Gonzalo era muy guapo. Demasiado guapo. Yo le llamaba Ricardo Corazón de León. Me abrazaba como si fuera a matarme de un zarpazo, como si fuera a quedarme desmayada en su pecho. Solía entrar a la ducha, en una que me gustaba usar en verano, una en el patio interior que daba de frente a una pared de helechos…, preciosa, la hizo él en sus ratos. Allí el agua salía caliente porque teníamos un depósito en el tejado, al sol, y caía por la presión hasta el «hamam», lo bautizó así. Me duchaba después de subir de la playa para quitarme la arenisca del pelo y de los pies, pero no me dejaba. Entraba impaciente a enjabonarme a la fuerza, más impaciente que cariñoso, vestido o desnudo. Todavía siento su presión… Lo había olvidado. Al principio me gustaba, luego ya no. Luego ya no.

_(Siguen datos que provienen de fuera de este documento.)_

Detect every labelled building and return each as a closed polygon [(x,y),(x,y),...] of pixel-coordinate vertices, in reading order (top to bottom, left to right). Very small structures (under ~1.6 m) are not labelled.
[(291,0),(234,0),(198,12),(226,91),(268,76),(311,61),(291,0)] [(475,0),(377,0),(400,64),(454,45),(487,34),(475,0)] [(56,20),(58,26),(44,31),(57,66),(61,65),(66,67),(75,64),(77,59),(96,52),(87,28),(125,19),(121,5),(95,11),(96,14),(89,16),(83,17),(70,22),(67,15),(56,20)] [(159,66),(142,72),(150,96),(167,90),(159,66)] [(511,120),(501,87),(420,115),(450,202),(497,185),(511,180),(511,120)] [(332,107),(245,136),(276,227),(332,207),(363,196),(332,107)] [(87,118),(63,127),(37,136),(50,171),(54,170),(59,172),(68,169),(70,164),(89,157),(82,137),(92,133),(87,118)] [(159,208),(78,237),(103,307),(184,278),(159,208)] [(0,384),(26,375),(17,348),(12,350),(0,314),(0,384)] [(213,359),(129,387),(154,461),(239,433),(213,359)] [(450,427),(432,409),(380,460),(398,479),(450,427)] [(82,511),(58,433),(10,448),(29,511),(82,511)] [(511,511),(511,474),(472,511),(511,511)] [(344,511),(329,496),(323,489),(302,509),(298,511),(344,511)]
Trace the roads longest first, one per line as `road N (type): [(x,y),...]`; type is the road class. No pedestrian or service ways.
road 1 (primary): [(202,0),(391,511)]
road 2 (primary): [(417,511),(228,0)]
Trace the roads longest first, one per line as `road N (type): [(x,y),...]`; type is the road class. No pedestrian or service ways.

Nada. No me fue gustando nada. Cerraba los ojos y escuchaba el sonido del agua salada en las rocas de la playa, imaginaba cómo las piedras se mojaban y se secaban, se mojaban y se secaban sin voluntad. Era mi forma de llorar.
Ya no jugábamos a ser amantes, él jugaba a que yo fuera su amante. Colgó una campana verde en la entrada, que según me dijo era por el poema de Neruda, y la hacía sonar si yo estaba lejos, en el eco del hierro en la bahía me entraba la prisa y aceleraba el paso para volver a casa. En casa —iba a decir «en su casa»— me arreglaba para él, siempre tenía que estar dispuesta a salir a caminar por la bahía o a tomar un agua con gas en el Casino de la playa. Echaba de menos el cine, la pantalla gigante, la oscuridad de los diálogos, que me aprendía de memoria, la música de los títulos de crédito, los actores, las palabras de amor ajenas. Algunos ratos me escapaba a buscar caracolas como las de mi pueblo, pero no me gustaban porque les faltaba el susurro de mis caracolas y optaba por quedarme sentada entre las barcas varadas volviendo a lanzar las caracolas sordas al mar.